MARIA JULIETA MENDES DIAS
& PAULO MENDES PINTO

Maria de Magdala
a Mulher – a construção
do Culto – o caminho dos Mitos

Prólogo da Parte I

A Maria Madalena que nos chega ao longo dos séculos é muito mais que um eventual retrato, mesmo que pessoal, montado em cima de toda a subjectividade que qualquer “retratista” encerra nas suas obras.

Muito mais forte que o sentido crítico dos autores que nos legaram dados acerca desta mulher, muito mais incisivo que aquilo que eventualmente alguns homens poderão ter tentado manipular no que escreviam sobre a santa, encontra-se o que culturalmente desaguou na sua figura, fruto de algumas especificidades dos trechos dos Evangelhos que passaram a ser tidos para a sua caracterização.

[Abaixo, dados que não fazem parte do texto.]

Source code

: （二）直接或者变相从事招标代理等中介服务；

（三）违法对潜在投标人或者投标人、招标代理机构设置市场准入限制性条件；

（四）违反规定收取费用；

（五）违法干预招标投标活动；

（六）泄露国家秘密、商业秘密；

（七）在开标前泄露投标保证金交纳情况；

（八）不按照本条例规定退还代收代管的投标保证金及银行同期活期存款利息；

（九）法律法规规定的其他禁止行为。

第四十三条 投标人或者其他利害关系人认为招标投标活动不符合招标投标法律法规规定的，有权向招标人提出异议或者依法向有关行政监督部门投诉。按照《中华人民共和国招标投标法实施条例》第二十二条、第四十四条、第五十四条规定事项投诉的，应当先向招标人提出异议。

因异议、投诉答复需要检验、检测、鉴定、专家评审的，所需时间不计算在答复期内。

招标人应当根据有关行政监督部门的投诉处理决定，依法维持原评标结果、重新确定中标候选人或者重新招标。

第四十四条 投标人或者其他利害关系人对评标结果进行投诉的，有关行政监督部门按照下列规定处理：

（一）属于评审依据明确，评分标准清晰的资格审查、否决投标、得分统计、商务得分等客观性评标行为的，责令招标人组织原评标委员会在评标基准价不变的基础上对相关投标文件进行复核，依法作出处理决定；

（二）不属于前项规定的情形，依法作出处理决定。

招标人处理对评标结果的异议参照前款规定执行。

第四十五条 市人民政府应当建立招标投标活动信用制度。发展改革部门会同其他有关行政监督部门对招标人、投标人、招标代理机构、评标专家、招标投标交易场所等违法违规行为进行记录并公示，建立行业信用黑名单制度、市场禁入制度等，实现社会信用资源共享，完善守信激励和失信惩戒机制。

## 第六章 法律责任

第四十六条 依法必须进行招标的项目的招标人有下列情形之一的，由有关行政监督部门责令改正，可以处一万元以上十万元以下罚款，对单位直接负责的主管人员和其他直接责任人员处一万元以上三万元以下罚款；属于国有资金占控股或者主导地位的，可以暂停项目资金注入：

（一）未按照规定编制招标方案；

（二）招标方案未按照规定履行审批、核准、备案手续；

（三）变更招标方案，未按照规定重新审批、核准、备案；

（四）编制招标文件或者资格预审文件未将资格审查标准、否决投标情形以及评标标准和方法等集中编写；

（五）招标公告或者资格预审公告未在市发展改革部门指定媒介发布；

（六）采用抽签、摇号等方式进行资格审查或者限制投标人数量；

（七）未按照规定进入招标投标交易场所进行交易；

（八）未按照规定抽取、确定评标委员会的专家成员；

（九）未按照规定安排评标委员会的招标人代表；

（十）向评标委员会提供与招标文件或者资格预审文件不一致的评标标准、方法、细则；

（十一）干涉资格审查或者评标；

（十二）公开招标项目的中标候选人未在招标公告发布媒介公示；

Sim, a imagem de Maria Madalena seria sempre inevitavelmente marcada por um conjunto de estereótipos a nível de pensamento religioso, a nível de estruturas de mentalidade comuns a si, aos seus contemporâneos, e aos que viveram o cristianismo nos primeiros séculos da nossa era.

Todas as figuras, mesmo nos nossos dias, são marcadas pela grelha moral, ética, pelos “pré-conceitos” com que encaramos o mundo, as pessoas. Tudo o que de imagem construímos de uma qualquer figura é, inevitavelmente, moldado pela herança cultural, religiosa e ideológica que fazemos confluir nessa caracterização.

Acreditemos que os textos que a descrevem são sagrados, inspirados, ou que são simplesmente literários, a verdade é que, em qualquer destas afastadas variantes, linguística e culturalmente, o texto foi sempre realizado num tempo e para ser lido por uns homens: na época pouco posterior à da vida de Jesus e no espaço do Império Romano. Seja de Deus ou dos homens a responsabilidade pela redacção, a verdade é que esses textos foram escritos mediante os códigos culturais e as ferramentas linguísticas de uma época, porque para ela era suposto serem lidos.

Por coincidência, ou não, Maria Madalena e algumas outras mulheres tratadas nos Evangelhos, reuniam em si algumas características ambíguas que nunca as deixariam passar imunes aos mais fortes sentimentos da generalidade dos seus contemporâneos e conterrâneos.

Seja o texto inspirado, ou não, tenha mão divina, ou não, as imagens, a poética e os conceitos revelam a época em que foi redigido e para quem foi escrito (uma população numa época). Que cultura religiosa tinham as populações onde a figura foi apresentada, e de que forma a olharam mediante essas suas bases culturais e religiosas?

Nesta primeira parte vamos ver dois grupos de heranças que desaguam na forma como se encarou Maria Madalena. Trata-se de estruturas religiosas, de pensamento, transversais a toda a região e religião em que Jesus e Maria Madalena se enquadravam: o mundo das religiões da Bíblia que desaguou no judaísmo e no Mundo helenista do século I.

Estas estruturas que caíram sobre Madalena podem dividir-se em dois grupos opostos: os que concorrem para uma aproximação à santa, e os que tendem a criar uma repulsa.

Veremos ao longo do livro que os elementos conducentes a uma lógica, de primária e imediata repulsa foram, no fundo, a sua mais-valia a nível de religiosidade, de humanidade.

O mais interessante no longo percurso da vida deste culto, encontra-se na própria ambiguidade das fontes; isto é, são os próprios dados literários contidos no Novo Testamento que, tanto possibilitam uma aproximação como uma recusa à imagem de Madalena. O que afasta aproxima, e o que aproxima afasta.